There are several treatment options for endometrial (uterine) cancer. Most women are treated with surgery. Some have radiation, and a smaller number have hormonal therapy. Hormonal therapy and upfront radiation therapy are used primarily in patients who are not surgical candidates. Some patients receive a combination of the following therapies:
Most women with uterine cancer require surgery to remove the uterus, called a hysterectomy. This is done through an incision in the abdomen. The doctor also usually removes both ovaries and both fallopian tubes called a bilateral salpingo-oophorectomy. The doctor may also remove nearby lymph nodes to check for cancer.
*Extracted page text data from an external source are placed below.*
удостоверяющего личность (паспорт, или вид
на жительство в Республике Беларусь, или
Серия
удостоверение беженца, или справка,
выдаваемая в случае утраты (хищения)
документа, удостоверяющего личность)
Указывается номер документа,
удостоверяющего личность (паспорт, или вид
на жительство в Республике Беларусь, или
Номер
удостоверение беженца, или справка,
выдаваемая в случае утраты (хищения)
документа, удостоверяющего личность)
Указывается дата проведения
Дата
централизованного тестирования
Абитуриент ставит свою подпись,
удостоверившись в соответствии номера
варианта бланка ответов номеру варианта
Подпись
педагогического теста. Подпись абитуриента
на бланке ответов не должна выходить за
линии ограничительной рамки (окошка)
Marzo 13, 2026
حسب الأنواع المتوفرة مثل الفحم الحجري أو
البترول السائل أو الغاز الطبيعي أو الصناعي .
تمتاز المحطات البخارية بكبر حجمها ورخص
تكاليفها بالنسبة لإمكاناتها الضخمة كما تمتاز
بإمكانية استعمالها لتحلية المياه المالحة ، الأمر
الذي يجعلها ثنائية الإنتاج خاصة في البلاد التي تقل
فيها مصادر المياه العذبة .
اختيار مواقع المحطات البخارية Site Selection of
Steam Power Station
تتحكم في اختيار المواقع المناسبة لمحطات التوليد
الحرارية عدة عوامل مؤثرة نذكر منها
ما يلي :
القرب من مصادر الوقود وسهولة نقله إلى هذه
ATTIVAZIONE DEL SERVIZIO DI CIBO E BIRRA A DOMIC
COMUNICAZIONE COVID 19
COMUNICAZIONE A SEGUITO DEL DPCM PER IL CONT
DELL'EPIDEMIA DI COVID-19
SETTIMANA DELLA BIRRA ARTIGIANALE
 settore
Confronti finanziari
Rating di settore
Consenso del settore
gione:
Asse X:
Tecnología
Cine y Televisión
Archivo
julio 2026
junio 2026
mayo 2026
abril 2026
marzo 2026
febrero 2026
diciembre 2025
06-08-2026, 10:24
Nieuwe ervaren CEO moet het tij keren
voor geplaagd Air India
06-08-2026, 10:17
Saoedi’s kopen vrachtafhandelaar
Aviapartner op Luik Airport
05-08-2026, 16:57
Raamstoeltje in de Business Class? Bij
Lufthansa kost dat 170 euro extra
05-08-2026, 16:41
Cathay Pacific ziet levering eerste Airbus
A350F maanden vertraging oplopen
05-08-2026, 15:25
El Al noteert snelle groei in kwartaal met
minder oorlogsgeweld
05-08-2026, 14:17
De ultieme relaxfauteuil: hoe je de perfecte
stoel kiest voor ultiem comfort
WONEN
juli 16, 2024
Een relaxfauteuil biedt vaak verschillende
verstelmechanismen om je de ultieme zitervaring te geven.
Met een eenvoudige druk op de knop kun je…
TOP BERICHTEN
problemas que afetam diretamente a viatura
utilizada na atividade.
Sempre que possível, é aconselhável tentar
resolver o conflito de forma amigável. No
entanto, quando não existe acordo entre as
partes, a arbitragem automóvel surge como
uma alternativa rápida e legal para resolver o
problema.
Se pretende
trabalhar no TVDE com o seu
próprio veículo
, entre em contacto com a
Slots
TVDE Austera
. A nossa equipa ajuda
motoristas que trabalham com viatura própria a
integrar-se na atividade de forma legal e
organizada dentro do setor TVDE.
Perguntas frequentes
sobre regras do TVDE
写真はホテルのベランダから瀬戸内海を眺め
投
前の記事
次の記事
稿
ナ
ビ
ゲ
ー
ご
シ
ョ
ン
If cancer cells have not spread beyond the endometrium, the patient may not need any other treatment.
A large machine directs external radiation at the tumor area and uses high-energy rays to kill cancer cells. Internal radiation therapy is also used to treat uterine cancer. Tiny tubes containing radioactive substance are inserted through the vagina and left in place for a few days. The patient stays in the hospital during this treatment and may not be allowed visitors during this time to protect others from radiation exposure. Some patients need both external and internal radiation.
This treatment involves substances that prevent cancer cells from getting the hormones they need to grow. If the uterine tissue has estrogen and progesterone receptors, the patient is more likely to respond to hormone therapy. Hormone therapy is a type of progesterone taken as a pill. It can affect cancer cells throughout the body. Doctors may use this therapy for patients who are unable to have surgery or radiation, or for patients with uterine cancer that has spread or returned.
Follow-up care after treatment for uterine cancer is an important part of the overall treatment plan. Even when there are no longer any signs of cancer, the disease sometimes returns because undetected cancer cells remained somewhere in the body after treatment.
Your doctor will monitor your recovery and check for recurrence of the cancer. Checkups help ensure that any changes in your health are noted and treated if needed. Checkups may include a physical exam, a pelvic exam, x-rays, and laboratory tests.
Chemotherapy uses drugs to kill cancer cells. Chemotherapy is given to patients with “high-grade” (such as clear cell and serous), Stage I and II endometrial cancer. Chemotherapy is also given to patients with Stage III and IV endometrial cancer and if endometrial cancer returns. It is usually given through a vein. Most often, you will get a combination of 2 different drugs.
Immunotherapy uses a person’s own immune system to recognize and attack cancer cells. The first drug of this type approved for endometrial cancer patients is the PD-1 (checkpoint) inhibitor, pembrolizumab (Keytruda®). Keytruda can be used for people with advanced endometrial cancer that tests positive to MSI-high or dMMR. It can also be used in combination with the targeted therapy lenvatinib (Lenvima®) for people with advanced endometrial cancer that tests negative to MSI-high or dMMR, after other treatment has been tried.